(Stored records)
— BEGIN —

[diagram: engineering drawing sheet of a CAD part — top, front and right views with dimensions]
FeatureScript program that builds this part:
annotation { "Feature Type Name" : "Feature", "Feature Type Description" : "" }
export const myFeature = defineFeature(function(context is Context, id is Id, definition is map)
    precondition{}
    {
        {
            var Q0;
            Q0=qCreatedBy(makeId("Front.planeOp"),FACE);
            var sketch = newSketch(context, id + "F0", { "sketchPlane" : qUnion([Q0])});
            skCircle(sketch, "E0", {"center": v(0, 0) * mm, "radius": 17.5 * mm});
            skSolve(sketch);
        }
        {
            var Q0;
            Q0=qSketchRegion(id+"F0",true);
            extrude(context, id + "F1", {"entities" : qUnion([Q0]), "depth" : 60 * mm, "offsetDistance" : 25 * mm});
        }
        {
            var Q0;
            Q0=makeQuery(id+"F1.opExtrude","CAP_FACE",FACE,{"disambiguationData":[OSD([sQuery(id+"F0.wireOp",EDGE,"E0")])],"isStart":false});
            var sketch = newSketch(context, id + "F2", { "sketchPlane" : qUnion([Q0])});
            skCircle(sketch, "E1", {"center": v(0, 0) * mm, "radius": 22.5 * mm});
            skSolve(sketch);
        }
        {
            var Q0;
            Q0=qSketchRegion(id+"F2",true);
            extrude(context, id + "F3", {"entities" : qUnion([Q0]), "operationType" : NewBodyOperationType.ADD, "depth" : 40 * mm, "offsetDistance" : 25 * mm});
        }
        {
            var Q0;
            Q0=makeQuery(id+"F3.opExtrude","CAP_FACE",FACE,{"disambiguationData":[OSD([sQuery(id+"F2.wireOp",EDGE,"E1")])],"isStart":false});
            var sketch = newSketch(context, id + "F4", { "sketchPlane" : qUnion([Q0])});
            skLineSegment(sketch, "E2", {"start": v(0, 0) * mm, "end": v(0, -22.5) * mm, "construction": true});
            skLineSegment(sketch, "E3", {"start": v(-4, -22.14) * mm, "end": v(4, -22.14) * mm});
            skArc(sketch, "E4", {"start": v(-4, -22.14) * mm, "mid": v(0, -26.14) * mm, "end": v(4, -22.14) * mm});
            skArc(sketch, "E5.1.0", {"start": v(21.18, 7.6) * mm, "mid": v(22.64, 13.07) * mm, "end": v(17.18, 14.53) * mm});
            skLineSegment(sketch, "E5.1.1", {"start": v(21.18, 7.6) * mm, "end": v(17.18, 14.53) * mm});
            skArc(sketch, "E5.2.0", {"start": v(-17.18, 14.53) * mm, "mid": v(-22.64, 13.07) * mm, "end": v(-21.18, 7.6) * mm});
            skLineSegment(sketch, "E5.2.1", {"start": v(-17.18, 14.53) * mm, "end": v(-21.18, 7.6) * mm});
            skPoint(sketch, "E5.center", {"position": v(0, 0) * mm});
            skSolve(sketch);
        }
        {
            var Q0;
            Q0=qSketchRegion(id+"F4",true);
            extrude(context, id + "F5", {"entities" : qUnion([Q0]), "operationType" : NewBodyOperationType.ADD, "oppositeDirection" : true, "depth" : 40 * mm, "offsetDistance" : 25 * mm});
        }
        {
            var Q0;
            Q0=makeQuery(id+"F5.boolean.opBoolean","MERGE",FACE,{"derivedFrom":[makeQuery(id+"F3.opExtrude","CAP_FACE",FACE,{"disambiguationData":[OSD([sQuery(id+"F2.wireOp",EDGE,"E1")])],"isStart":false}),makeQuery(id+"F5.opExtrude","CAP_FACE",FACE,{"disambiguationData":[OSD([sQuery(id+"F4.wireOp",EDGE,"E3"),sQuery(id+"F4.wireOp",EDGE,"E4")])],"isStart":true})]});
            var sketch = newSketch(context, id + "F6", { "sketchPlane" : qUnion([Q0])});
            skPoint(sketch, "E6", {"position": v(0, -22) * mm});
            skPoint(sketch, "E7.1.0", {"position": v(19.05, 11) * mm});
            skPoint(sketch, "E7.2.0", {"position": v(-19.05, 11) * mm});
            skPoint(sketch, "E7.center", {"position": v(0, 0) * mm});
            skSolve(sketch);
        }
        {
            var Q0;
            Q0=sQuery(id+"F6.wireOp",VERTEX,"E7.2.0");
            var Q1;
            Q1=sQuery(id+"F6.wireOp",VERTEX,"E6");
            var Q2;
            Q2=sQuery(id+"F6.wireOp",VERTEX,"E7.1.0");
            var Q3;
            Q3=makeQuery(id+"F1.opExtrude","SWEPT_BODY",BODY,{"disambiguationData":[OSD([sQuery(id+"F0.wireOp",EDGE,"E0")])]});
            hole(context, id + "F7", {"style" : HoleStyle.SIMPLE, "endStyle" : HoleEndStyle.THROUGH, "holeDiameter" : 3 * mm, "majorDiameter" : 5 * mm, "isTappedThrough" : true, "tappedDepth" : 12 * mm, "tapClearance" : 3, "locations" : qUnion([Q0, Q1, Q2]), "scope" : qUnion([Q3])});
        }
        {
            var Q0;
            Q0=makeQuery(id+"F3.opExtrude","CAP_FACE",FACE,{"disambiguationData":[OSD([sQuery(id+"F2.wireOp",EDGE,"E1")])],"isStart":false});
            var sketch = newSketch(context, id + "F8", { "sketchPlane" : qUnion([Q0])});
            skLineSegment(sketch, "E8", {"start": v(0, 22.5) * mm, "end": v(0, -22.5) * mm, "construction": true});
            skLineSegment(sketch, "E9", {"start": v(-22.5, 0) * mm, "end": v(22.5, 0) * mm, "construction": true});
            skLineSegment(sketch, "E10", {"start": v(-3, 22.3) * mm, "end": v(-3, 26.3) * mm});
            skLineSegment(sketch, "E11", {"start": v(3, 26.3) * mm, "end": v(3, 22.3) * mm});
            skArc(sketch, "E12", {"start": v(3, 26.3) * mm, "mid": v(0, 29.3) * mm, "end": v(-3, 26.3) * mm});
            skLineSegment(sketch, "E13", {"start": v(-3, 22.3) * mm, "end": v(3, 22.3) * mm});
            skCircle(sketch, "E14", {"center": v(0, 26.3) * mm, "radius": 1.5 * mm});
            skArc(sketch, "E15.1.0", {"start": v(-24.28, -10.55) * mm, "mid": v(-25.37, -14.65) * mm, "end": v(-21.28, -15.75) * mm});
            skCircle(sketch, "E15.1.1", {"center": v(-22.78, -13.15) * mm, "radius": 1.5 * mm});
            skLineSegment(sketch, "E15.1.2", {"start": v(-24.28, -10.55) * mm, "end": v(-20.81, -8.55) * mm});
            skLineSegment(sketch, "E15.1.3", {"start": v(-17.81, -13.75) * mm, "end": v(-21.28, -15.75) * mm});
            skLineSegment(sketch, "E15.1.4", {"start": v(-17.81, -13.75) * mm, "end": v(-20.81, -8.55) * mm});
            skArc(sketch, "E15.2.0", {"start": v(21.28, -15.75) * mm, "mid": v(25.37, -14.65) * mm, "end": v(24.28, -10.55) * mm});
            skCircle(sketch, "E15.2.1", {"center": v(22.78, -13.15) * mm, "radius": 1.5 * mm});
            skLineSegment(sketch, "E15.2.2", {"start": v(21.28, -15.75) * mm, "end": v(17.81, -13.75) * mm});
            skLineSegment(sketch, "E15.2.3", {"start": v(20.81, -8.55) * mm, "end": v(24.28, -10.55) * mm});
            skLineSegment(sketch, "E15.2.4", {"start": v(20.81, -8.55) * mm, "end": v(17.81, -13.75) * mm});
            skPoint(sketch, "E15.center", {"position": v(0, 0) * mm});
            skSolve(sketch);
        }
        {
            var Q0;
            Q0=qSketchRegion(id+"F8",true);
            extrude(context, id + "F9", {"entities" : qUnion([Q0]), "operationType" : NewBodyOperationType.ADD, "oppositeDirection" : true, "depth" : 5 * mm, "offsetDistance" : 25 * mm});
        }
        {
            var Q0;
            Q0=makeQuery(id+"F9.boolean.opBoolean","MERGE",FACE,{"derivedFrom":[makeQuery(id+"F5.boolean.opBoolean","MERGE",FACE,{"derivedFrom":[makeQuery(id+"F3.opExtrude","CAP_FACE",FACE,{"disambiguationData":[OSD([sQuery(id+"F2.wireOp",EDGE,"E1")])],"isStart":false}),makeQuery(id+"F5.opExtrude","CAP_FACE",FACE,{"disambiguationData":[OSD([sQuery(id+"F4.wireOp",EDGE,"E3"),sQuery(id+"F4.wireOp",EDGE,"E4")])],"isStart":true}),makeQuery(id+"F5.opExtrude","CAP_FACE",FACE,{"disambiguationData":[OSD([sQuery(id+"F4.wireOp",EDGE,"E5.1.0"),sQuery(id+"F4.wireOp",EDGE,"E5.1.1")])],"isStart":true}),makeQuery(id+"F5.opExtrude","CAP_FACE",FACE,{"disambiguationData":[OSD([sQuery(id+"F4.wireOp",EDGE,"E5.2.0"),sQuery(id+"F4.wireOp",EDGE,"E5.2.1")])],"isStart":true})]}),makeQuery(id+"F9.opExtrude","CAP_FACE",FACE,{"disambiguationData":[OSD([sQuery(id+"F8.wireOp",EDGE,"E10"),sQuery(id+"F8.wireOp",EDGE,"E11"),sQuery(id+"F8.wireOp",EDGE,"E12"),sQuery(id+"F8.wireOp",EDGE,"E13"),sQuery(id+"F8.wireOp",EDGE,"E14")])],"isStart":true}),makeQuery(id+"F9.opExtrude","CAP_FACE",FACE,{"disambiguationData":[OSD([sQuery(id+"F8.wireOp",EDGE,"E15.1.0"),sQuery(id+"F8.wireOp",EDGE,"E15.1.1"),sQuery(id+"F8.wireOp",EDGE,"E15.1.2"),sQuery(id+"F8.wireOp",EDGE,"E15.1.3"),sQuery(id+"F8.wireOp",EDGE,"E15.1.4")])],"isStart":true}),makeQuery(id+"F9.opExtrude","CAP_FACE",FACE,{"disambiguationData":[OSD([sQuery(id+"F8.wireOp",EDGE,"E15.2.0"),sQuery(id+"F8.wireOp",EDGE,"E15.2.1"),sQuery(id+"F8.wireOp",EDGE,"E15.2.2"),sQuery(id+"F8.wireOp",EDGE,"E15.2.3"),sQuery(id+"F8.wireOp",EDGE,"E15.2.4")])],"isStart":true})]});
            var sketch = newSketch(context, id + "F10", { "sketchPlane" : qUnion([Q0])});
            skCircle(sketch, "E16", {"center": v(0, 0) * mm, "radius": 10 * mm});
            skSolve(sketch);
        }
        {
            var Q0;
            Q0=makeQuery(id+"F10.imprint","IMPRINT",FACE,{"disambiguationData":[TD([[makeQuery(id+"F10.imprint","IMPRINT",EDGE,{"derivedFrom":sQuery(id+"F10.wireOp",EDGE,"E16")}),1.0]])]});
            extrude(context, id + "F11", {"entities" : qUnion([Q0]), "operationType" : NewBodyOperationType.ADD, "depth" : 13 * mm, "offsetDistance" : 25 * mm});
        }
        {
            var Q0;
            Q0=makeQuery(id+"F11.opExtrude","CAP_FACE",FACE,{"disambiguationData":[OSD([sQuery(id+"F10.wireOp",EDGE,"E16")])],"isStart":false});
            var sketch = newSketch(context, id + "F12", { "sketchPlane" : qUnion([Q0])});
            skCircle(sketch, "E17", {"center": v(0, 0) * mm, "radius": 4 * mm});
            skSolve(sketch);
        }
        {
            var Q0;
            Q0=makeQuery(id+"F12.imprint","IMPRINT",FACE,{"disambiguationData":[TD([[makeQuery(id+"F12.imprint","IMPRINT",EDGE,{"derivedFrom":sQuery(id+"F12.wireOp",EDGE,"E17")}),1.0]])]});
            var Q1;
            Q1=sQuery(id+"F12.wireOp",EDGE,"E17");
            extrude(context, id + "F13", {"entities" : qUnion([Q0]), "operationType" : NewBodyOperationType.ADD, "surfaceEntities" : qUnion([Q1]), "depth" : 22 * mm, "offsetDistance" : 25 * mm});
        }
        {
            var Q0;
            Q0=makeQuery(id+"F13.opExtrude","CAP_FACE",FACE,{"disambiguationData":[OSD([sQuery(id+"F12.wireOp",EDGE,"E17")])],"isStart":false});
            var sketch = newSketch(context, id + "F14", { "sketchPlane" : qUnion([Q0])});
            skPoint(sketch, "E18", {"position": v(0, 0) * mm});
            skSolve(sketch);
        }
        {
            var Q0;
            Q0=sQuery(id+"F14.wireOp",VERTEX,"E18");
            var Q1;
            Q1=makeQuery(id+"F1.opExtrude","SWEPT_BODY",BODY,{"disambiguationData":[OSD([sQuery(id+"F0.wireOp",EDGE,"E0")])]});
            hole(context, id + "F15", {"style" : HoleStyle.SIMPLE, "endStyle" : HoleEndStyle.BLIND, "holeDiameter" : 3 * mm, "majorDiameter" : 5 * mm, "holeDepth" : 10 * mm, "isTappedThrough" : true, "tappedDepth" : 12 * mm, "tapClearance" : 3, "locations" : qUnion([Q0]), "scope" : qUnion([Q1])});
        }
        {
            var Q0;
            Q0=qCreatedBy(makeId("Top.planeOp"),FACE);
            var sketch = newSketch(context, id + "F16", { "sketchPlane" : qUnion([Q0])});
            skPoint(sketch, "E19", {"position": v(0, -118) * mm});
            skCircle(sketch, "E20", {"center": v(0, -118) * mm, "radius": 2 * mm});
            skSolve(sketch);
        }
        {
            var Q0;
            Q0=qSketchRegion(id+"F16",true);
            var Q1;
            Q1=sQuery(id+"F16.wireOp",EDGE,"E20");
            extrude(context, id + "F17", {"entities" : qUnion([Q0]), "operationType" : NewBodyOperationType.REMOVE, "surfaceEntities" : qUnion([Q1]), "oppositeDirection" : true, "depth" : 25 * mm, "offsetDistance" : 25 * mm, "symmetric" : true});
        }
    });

— END —
— BEGIN —

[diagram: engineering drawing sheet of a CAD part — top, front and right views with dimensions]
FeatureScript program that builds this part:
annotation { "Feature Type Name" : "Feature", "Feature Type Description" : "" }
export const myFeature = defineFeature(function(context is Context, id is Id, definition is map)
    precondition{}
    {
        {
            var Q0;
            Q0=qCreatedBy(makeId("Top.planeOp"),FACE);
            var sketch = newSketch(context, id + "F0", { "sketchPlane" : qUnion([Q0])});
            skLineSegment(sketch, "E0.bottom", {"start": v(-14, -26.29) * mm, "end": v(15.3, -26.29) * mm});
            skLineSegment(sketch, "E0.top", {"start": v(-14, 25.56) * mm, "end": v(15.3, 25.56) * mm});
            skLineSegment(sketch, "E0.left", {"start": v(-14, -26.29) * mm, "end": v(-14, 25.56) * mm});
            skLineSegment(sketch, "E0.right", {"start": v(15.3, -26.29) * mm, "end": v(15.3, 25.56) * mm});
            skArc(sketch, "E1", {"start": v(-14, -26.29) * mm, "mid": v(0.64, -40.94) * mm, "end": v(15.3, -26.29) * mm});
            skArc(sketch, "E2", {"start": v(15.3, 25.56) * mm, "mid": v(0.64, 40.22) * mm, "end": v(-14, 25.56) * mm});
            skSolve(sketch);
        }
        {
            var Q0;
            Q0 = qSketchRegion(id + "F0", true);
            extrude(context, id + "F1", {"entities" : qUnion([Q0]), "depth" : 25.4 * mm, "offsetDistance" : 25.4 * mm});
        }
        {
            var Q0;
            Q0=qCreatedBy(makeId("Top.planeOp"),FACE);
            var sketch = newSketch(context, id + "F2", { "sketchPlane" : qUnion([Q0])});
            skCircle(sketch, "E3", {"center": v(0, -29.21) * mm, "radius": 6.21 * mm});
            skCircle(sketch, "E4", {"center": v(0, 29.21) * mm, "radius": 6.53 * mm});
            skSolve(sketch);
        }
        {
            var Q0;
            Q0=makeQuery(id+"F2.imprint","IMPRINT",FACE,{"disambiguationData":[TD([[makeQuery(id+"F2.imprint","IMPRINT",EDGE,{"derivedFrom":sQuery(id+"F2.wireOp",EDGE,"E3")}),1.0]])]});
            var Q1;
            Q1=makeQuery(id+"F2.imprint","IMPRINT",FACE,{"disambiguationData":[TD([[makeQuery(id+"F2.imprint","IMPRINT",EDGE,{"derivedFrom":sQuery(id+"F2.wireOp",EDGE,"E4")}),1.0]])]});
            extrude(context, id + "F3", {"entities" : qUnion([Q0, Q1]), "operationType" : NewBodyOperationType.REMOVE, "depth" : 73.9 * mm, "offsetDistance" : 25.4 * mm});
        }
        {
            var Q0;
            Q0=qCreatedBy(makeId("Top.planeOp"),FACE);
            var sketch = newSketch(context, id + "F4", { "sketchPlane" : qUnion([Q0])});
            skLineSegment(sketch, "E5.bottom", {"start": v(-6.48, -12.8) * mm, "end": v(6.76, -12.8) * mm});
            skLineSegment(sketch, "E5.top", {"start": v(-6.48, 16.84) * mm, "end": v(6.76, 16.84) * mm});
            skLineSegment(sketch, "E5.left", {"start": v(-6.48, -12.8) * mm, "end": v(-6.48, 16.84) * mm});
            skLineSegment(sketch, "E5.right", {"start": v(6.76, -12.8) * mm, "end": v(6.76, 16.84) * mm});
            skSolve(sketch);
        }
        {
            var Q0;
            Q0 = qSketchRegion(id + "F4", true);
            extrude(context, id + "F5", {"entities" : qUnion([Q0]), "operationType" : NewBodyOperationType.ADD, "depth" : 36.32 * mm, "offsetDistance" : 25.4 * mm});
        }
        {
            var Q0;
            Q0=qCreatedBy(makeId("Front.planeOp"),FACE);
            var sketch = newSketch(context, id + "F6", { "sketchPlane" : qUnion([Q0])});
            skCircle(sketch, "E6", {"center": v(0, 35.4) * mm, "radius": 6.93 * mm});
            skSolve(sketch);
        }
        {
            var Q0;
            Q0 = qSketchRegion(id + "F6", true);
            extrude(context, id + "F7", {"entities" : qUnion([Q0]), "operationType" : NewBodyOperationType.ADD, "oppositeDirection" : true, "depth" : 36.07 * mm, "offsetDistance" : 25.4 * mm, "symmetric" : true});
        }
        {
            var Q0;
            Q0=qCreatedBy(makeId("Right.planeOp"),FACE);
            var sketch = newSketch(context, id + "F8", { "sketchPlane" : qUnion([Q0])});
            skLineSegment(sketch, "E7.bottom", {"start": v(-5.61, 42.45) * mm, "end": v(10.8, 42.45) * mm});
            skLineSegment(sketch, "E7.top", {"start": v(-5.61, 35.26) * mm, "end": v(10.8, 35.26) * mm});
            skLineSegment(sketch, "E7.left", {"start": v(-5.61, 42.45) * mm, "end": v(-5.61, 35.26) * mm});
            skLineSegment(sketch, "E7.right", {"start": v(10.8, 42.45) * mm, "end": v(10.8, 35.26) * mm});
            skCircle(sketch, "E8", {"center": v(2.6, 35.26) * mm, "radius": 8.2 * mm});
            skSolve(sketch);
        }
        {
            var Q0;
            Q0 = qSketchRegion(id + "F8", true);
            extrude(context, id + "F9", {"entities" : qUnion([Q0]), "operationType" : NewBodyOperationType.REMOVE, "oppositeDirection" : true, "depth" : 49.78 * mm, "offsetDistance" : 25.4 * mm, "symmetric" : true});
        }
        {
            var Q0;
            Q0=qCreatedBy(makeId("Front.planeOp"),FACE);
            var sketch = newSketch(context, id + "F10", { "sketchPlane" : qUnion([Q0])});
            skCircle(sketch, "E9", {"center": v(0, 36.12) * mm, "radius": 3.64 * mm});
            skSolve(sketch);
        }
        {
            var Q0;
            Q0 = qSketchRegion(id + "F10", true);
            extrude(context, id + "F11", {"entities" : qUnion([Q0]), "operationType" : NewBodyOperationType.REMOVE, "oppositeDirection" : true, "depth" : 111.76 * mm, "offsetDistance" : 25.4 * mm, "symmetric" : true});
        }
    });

— END —
— BEGIN —

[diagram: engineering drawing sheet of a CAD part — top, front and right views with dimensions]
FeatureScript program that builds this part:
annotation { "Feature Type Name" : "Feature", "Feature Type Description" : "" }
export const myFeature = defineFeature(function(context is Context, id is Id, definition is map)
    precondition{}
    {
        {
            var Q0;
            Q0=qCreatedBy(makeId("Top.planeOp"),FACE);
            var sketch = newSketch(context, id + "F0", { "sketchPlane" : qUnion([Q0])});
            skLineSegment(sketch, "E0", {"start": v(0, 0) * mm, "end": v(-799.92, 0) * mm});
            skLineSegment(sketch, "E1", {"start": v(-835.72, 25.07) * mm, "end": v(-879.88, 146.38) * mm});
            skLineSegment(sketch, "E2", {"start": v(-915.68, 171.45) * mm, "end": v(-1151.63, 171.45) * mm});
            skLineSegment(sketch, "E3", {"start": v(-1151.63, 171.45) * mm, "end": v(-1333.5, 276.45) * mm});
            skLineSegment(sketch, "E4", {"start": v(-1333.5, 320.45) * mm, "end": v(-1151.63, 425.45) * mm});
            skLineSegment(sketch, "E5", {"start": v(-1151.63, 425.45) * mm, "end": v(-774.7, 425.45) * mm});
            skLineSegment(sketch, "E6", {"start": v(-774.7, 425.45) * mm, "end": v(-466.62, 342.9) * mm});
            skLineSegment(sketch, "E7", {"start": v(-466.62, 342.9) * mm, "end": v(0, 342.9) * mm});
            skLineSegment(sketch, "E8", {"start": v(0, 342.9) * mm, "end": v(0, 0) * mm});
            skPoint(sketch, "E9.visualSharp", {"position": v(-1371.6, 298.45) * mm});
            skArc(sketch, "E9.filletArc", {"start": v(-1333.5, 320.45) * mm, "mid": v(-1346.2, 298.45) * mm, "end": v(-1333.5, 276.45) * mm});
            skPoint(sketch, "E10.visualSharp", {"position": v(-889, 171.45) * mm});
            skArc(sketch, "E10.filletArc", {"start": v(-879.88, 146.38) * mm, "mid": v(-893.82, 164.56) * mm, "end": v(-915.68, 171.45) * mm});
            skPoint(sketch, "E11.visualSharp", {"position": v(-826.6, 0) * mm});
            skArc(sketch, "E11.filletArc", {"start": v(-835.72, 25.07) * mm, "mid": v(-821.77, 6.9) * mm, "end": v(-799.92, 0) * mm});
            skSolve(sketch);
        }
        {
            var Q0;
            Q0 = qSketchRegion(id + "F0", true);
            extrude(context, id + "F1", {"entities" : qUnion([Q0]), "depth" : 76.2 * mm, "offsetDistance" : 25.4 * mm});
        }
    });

— END —

» **Short task**: Pull out every line of the data that contains the string "VERTEX".

» **Solved problem**:
            Q0=sQuery(id+"F6.wireOp",VERTEX,"E7.2.0");
            Q1=sQuery(id+"F6.wireOp",VERTEX,"E6");
            Q2=sQuery(id+"F6.wireOp",VERTEX,"E7.1.0");
            Q0=sQuery(id+"F14.wireOp",VERTEX,"E18");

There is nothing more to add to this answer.